Ok here is my RIR. Hen or rooster? Again about 7 weeks.


----------



## Pinkter

Wow I'm in the same boat and have almost the identical picture. I'm feeling like its a rooster but I've read RIR hens can have big combs.


----------



## TJsGirls

Here is my RIR at 22 weeks.









Your little one's comb is almost as big as hers! I know nothing about chickens, but I say rooster.


----------



## CrazyBirdLady12

Hmmm..... Looks like a rooster. I am not sure because my hen looked like that and turned out to be well, a hen! I had an Ameraucana that at first looked like a hen as a chick, than a rooster at about 4 weeks, than at 7 weeks looked and acted like a hen! Finally at A YEAR AND A HALF OLD I figured out it was a roo due to him crowing! And he had more coloration and saddle feathers than his "girl friend".


----------



## Lissa

Here is a picture of my RIR at 1 year. Yes, the hens do develop large combs too. The legs of yours look larger than a hen's legs. But I am with the others...not an expert.....good luck! Will be curious to see what you end up with.


----------



## MDuca

I, too, had a RIR "hen" with a large comb, and it was slightly bigger than its two coop-mates. It began crowing tonight (August 4) at about 14 weeks.

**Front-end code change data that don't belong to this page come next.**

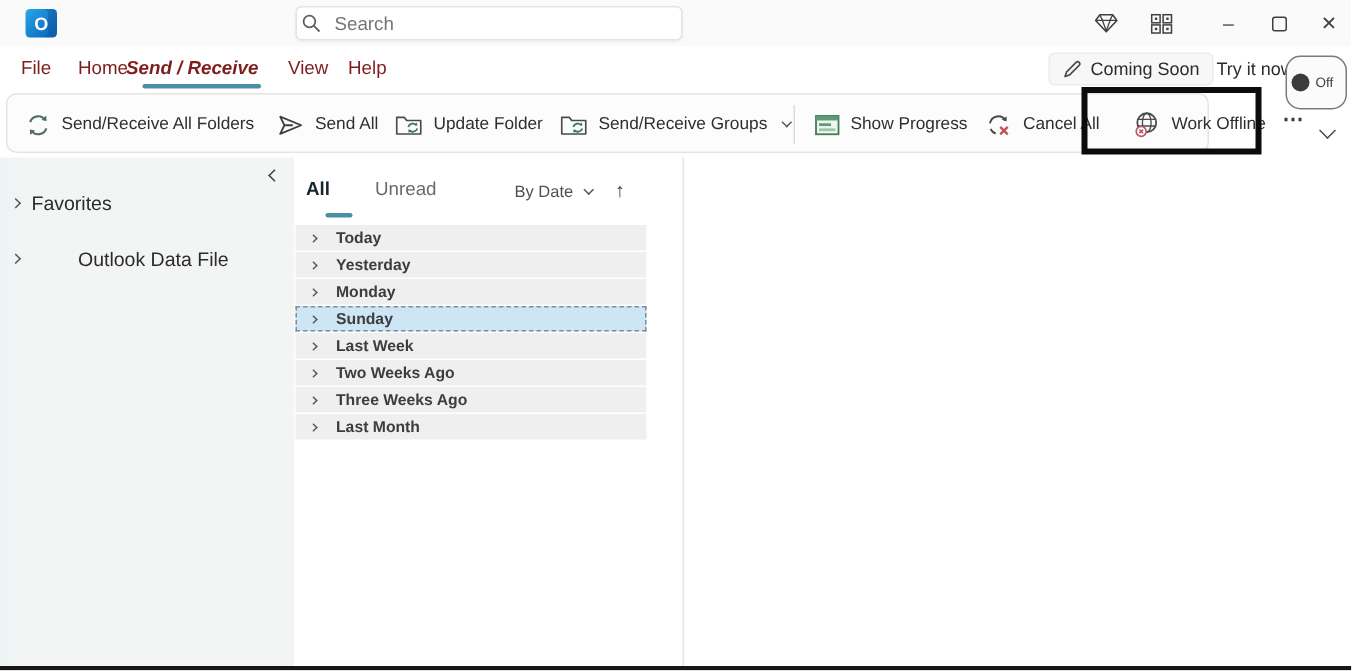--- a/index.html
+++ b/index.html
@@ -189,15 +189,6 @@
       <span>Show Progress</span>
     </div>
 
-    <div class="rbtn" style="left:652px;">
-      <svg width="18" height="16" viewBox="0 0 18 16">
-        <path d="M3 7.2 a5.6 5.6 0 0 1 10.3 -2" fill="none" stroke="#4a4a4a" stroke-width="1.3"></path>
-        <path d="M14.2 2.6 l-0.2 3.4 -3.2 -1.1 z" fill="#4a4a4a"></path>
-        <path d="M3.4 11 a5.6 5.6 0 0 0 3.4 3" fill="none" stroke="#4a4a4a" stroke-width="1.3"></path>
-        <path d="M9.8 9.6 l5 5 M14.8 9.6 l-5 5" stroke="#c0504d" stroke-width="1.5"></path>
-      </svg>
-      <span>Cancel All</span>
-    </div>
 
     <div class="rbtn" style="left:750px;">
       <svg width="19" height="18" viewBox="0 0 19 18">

Anyone need a beautiful RIR cockerel, raised on organic feed and garden greens? We live in a subdivision; roosters are simply too much of a noise imposition on neighbors. I need to find him a home soon. Will start by asking the local nursery which has chickens roaming the grounds.

I live in the north Bay Area of San Francisco.


----------



## fuzziebutt

I vote hen!!


----------



## Apyl

Hen for the first post, rooster for the second post.


----------



## MaransGuy

Rooster. No doubt.


----------